Sorry, but that just won’t work—because the program simply ignores evidence and arguments contrary to the producers’ and main guest’s thesis. It does not, therefore, equip viewers to decide for themselves, because it withholds important considerations from the audience. Viewers who watch Expedition Bible: Jericho Unearthed and do not take the time to more fully investigate the subject will not truly find themselves well-informed enough to make the decision Claude invites. The slanted presentation will lead them not to an independent conclusion, but toward the conclusion the producers invite.
3 comments Christopher Heard | Bible (specific texts), Israelite and Judean history, archaeology

Chris,
Good post and good discussion on a very difficult topic.
I agree with you that most lay people may be unable to come to a definite conclusion about all the issues related to the destruction of Jericho. But still, they should see the video in order to get another side of the story, a side they generally do not get when they go to college.

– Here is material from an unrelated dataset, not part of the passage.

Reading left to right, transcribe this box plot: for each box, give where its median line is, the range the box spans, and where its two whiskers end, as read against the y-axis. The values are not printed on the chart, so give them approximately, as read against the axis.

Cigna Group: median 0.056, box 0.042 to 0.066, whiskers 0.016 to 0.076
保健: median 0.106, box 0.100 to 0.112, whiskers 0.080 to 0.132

Although you have made a strong point and presented a strong argument, you must also agree that many people will disagree with some of your arguments and some of your conclusions.
Most scholars take the 13th century B.C. as the date for the Exodus, and so do I. However, I reject the view that the book of Joshua is totally fictional.

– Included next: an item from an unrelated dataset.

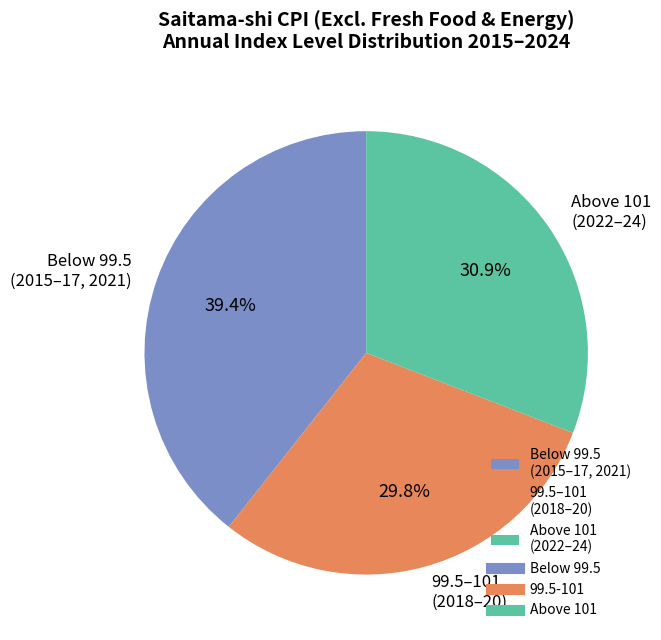

Is there any slice that represents more than half of the pie?

No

I agree with Dever that archaeology is not mute and that some historians are deaf, and I might add, some of these same historians are also blind.
Claude Mariottini
“Price’s excavations at Qumran have no relevance whatsoever to the archaeology of Jericho…”
From 7:00-7:10 the host explains that the DSS are the oldest texts we have (true), & that they were copied from older texts (true), & therefore they’re our best source for what happened at Jericho (true).
His point is not that Price’s current Qumran excavations have relevance to Jericho, but that the DSS do. Your point is straw (remarkably similar to the wheat that gets cut down later in the video during the harvest season).
[slap]
“…the idea of anybody producing in Biblical Hebrew an eyewitness chronicle of a Middle Bronze Age event is grossly anachronistic.”
And is grossly a strawman since Dr. Wood has never made that explicit claim.
[slap]
@G.M.: If the host’s point is that the DSS have any relevance to reconstructing the real-world history of the city of Jericho, he does a remarkably poor job of it. The only thing the program reveals is the existence of DSS “copies” of Jericho. Nothing in the program discusses their content, their fragmentary preservation, nothing. The program doesn’t even show a photo of any Joshua materials from Qumran; it shows the Temple Scroll instead. Moreover, the existence of 2nd- or 1st-century BCE copies of Joshua is irrelevant to the historical accuracy of those materials. In principle, the book of Joshua could be historically accurate even if the only copies we had were medieval, and it could be historically inaccurate even if we had dozens of copies from Iron Age Israel. Besides, the program doesn’t even have Price saying anything other than “It’s important to use the book of Joshua to interpret the archaeology at Jericho because the book of Joshua is an historical account” (paraphrased)—which begs the question.